■ JOB
In the post about the Massachusetts marriage ruling below, reproduce the passage starting with "The court was" and going on through "those marriage licenses.".

■ TEXT SHOWN

::::::::::

Massachusetts court says only gay marriage- not civil unions- is acceptable.

Yahoo News

The court was ruling in response to a state request for clarification of the court’s november decision which found “no rational basis” to withhold marital rights from same-sex couples.

This is big, is it not? Massachusetts is going to have full-blown gay marriage, at least for the few years it takes to pass an amendment.

How is this going to affect the national election. This is Kerry’s home state. I sbush now going to play the homophobe banjo harder than ever? I say yes. Some sort of bigoted, anti-gay marriage amendment will be part of the GOP platform. Mark my words.

Good for the court, though. I wonder how long it will take the earth to stop spinning once they start issuing those marriage licenses.

Sounds good.

Please could someone point me at a site that explains the difference between marriage and civil union in American law.

::::::::::

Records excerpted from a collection
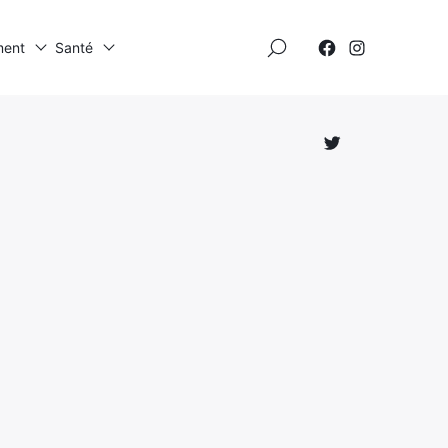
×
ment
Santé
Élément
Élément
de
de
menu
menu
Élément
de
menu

::::::::::

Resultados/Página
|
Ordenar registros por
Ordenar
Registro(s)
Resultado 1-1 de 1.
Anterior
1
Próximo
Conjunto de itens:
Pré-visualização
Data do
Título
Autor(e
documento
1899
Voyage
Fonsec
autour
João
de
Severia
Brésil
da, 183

::::::::::

■ YOUR SOLUTION
The court was ruling in response to a state request for clarification of the court’s november decision which found “no rational basis” to withhold marital rights from same-sex couples.

This is big, is it not? Massachusetts is going to have full-blown gay marriage, at least for the few years it takes to pass an amendment.

How is this going to affect the national election. This is Kerry’s home state. I sbush now going to play the homophobe banjo harder than ever? I say yes. Some sort of bigoted, anti-gay marriage amendment will be part of the GOP platform. Mark my words.

Good for the court, though. I wonder how long it will take the earth to stop spinning once they start issuing those marriage licenses.